Collected data:
============================================================

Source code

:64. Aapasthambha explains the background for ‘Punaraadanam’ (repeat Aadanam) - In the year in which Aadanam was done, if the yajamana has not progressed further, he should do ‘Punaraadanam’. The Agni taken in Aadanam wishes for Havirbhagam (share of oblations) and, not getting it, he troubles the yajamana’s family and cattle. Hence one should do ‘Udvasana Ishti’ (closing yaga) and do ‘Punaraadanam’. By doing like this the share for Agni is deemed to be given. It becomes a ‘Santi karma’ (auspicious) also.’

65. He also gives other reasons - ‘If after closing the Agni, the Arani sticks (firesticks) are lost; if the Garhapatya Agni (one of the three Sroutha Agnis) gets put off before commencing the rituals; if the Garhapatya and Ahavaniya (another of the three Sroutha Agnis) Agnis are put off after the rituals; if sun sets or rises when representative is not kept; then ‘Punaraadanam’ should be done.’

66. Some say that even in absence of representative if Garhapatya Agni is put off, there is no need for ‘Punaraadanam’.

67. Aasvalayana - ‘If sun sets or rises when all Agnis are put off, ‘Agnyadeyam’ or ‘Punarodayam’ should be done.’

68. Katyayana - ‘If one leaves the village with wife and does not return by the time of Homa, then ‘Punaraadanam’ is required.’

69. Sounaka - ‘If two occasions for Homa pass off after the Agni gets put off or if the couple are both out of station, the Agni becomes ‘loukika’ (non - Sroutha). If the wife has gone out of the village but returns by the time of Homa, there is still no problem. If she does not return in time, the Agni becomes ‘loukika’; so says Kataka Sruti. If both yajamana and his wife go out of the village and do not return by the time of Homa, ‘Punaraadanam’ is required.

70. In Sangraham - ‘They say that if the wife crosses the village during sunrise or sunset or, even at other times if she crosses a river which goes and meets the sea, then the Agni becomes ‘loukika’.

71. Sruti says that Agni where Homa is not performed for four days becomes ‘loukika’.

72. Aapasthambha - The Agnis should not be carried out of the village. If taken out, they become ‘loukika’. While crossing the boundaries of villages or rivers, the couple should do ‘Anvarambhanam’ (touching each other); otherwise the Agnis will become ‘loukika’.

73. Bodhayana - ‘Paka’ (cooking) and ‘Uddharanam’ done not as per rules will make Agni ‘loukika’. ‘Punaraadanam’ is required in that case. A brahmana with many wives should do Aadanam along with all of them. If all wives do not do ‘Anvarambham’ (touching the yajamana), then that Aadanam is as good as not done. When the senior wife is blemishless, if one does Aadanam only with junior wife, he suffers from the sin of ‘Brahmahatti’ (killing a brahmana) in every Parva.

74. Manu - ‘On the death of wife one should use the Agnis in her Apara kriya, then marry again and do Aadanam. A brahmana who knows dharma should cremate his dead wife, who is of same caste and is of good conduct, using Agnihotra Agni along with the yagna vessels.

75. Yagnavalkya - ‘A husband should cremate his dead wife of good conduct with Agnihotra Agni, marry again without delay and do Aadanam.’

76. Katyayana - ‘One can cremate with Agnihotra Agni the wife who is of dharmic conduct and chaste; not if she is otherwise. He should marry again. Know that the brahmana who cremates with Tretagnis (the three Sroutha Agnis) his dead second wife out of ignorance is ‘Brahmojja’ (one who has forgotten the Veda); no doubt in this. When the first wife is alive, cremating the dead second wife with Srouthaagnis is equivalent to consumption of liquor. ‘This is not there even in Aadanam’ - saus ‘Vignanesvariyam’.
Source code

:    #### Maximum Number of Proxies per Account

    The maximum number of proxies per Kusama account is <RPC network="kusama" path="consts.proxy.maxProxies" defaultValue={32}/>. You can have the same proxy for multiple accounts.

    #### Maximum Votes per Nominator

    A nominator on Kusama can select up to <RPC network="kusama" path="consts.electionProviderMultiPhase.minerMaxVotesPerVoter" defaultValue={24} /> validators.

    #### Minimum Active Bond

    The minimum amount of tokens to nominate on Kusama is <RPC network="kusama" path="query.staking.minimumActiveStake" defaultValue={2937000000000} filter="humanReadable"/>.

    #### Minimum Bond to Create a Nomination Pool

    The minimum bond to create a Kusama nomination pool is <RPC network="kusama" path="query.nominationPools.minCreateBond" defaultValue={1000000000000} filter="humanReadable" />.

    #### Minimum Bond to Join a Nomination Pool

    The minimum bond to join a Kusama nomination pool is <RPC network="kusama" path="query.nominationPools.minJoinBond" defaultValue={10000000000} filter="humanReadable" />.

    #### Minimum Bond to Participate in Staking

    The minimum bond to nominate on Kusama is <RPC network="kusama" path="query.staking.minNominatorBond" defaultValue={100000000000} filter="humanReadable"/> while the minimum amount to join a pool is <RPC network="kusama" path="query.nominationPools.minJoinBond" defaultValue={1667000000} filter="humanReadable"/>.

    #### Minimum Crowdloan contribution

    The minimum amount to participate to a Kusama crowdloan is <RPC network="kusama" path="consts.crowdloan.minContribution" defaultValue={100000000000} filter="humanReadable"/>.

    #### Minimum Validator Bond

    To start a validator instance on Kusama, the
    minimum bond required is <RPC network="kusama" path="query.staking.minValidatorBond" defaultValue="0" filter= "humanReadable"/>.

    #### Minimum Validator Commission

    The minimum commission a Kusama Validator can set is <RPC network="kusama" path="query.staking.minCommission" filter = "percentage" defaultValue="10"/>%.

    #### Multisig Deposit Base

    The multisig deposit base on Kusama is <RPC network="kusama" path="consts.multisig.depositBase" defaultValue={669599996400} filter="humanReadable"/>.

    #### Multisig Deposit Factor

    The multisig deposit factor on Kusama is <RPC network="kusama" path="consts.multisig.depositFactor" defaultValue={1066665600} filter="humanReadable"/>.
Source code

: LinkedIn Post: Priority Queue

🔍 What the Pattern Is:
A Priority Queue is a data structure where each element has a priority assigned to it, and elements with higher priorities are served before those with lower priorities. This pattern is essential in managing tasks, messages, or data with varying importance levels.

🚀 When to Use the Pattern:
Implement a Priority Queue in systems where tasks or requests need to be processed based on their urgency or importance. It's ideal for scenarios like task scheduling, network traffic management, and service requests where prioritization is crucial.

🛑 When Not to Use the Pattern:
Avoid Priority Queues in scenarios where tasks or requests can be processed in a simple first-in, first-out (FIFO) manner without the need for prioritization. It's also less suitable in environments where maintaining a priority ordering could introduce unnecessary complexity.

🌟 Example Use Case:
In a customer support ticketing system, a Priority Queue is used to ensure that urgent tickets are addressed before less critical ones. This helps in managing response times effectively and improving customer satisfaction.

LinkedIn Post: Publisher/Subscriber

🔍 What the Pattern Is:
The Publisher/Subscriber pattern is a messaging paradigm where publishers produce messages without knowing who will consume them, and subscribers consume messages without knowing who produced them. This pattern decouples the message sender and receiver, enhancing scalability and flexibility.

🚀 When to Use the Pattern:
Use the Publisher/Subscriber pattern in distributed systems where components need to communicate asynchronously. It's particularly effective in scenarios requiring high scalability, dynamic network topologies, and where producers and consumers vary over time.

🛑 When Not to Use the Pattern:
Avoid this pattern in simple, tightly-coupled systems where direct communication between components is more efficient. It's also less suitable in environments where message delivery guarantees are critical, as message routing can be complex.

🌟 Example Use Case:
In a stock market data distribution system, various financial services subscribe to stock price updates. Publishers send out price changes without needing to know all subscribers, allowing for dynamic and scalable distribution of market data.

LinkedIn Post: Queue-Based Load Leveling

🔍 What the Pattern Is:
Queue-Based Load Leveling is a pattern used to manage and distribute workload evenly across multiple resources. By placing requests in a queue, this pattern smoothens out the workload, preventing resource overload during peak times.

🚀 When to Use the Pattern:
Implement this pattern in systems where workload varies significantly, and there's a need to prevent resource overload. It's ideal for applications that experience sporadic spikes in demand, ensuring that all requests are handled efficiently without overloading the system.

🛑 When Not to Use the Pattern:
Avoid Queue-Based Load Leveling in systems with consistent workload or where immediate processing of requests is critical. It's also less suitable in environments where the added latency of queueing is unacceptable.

============================================================

Swap "nominate" for "stake" in the items, starting at the line containing "The minimum bond to nominate" and continuing through the line containing "#### Minimum Crowdloan contribution". Write out only those lines again, with nothing else changed.

    The minimum bond to stake on Kusama is <RPC network="kusama" path="query.staking.minNominatorBond" defaultValue={100000000000} filter="humanReadable"/> while the minimum amount to join a pool is <RPC network="kusama" path="query.nominationPools.minJoinBond" defaultValue={1667000000} filter="humanReadable"/>.

    #### Minimum Crowdloan contribution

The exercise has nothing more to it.